Agora, como pré-candidata presidencial, Machado adota uma postura ultraliberal na economia, propondo a privatização de quase todos os serviços e empresas públicas, principalmente a PDVSA, estatal petroleira que é a principal fonte de receita do Estado venezuelano.
Direita mundial reage, até no Mercosul
Após o anúncio da inabilitação de Machado por 15 anos, a ex-deputada recebeu apoio de diversos líderes de direita e de extrema direita ao redor do mundo. Nomes como a ex-presidente da Bolívia Jeanine Áñez, que assumiu após um golpe de Estado, Santiago Abascal, líder do partido de ultradireita espanhol Vox, e a pré-candidata à Presidência na Argentina Patricia Bullrich manifestaram apoio à opositora venezuelana.
No Brasil, o ex-juiz e senador Sergio Moro também expressou apoio à Machado e teve um requerimento aprovado no Senado nesta segunda-feira (3) para convidar a ex-deputada para uma audiência na Casa.
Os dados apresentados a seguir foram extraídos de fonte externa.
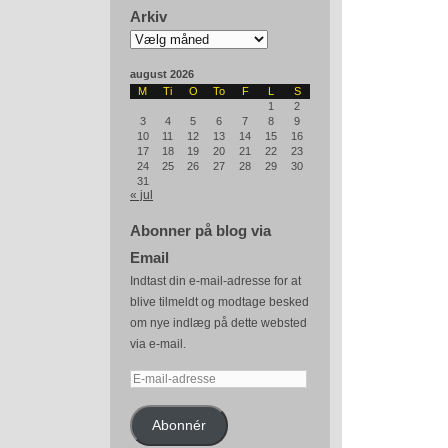
Arkiv
Arkiv
august 2026
M
Ti
O
To
F
L
S
1
2
3
4
5
6
7
8
9
10
11
12
13
14
15
16
17
18
19
20
21
22
23
24
25
26
27
28
29
30
31
« jul
Abonner på blog via
Email
Indtast din e-mail-adresse for at
blive tilmeldt og modtage besked
om nye indlæg på dette websted
via e-mail.
E-
mail-
adresse
Abonnér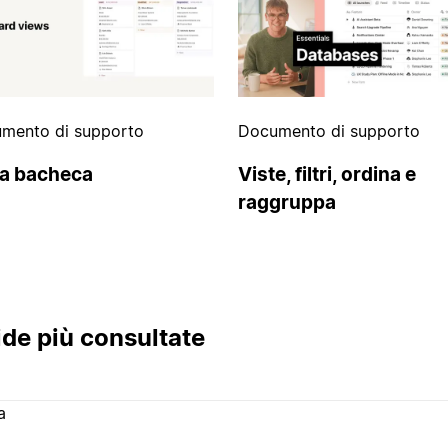
mento di supporto
Documento di supporto
ta bacheca
Viste, filtri, ordina e
raggruppa
de più consultate
a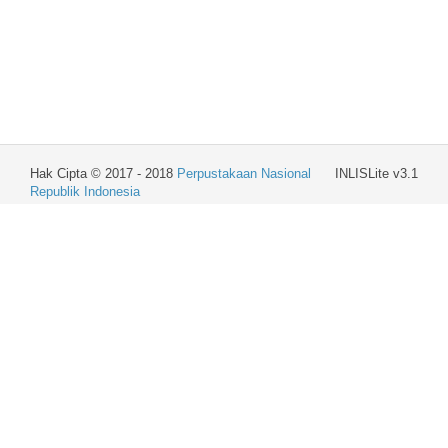
Hak Cipta © 2017 - 2018
Perpustakaan Nasional
INLISLite v3.1
Republik Indonesia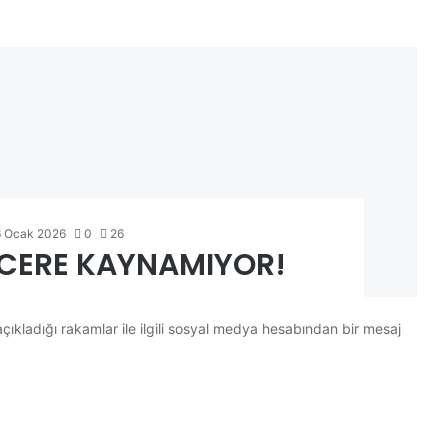
6 Ocak 2026
0
26
NCERE KAYNAMIYOR!
çıkladığı rakamlar ile ilgili sosyal medya hesabından bir mesaj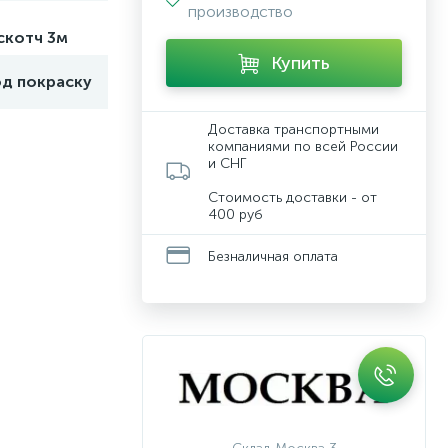
производство
скотч 3м
Купить
од покраску
Доставка транспортными
компаниями по всей России
и СНГ
Стоимость доставки - от
400 руб
Безналичная оплата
Os impactos da inabilitação de Maria Corina também foram tema de discussão na reunião de presidentes do Mercosul nesta terça-feira (4). O presidente do Uruguai, Lusi Lacalle-Pou, conhecido crítico do governo Maduro, disse que a decisão comprova que na Venezuela “não há uma democracia plena”. Mario Abdo Benítez, presidente do Paraguai, também se manifestou em favor da opositora e disse que a inabilitação “fere os direitos humanos” de Machado.
O presidente brasileiro Luiz Inácio Lula da Silva chegou a citar o caso, dizendo que não conhece “os pormenores do problema”, mas que pretende se informar sobre o tema. “Todos os problemas que a gente tiver de democracia, a gente não se esconde deles, a gente enfrenta eles”, disse o mandatário.
Parte interessada nos diálogos entre governo e oposição da Venezuela, os Estados Unidos condenaram a inabilitação de Machado e afirmaram que a decisão “retira dos venezuelanos os direitos políticos básicos”. Segundo o porta-voz do Departamento de Estado, Matthew Miller, o governo de Joe Biden está preocupado com a inabilitação de Machado e com as reformas que estão ocorrendo no Conselho Nacional Eleitoral.
Já a União Europeia se manifestou através de seu secretário para Assuntos Exteriores, Josep Borrell, que classificou a decisão como uma “tentativa de impedir que membros da oposição exerçam seus direitos políticos fundamentais”.
Caracas, por sua vez, respondeu as críticas estadunidenses e europeias rechaçando o que chamou de “ingerência” e reafirmando a “soberania das instituições venezuelanas”. Nesta segunda-feira (3), durante pronunciamento na emissora estatal VTV, Maduro comentou sobre o processo de inelegibilidade do ex-mandatário brasileiro Jair Bolsonaro e disse que os sistemas de justiça são soberanos para combater ameaças à democracia.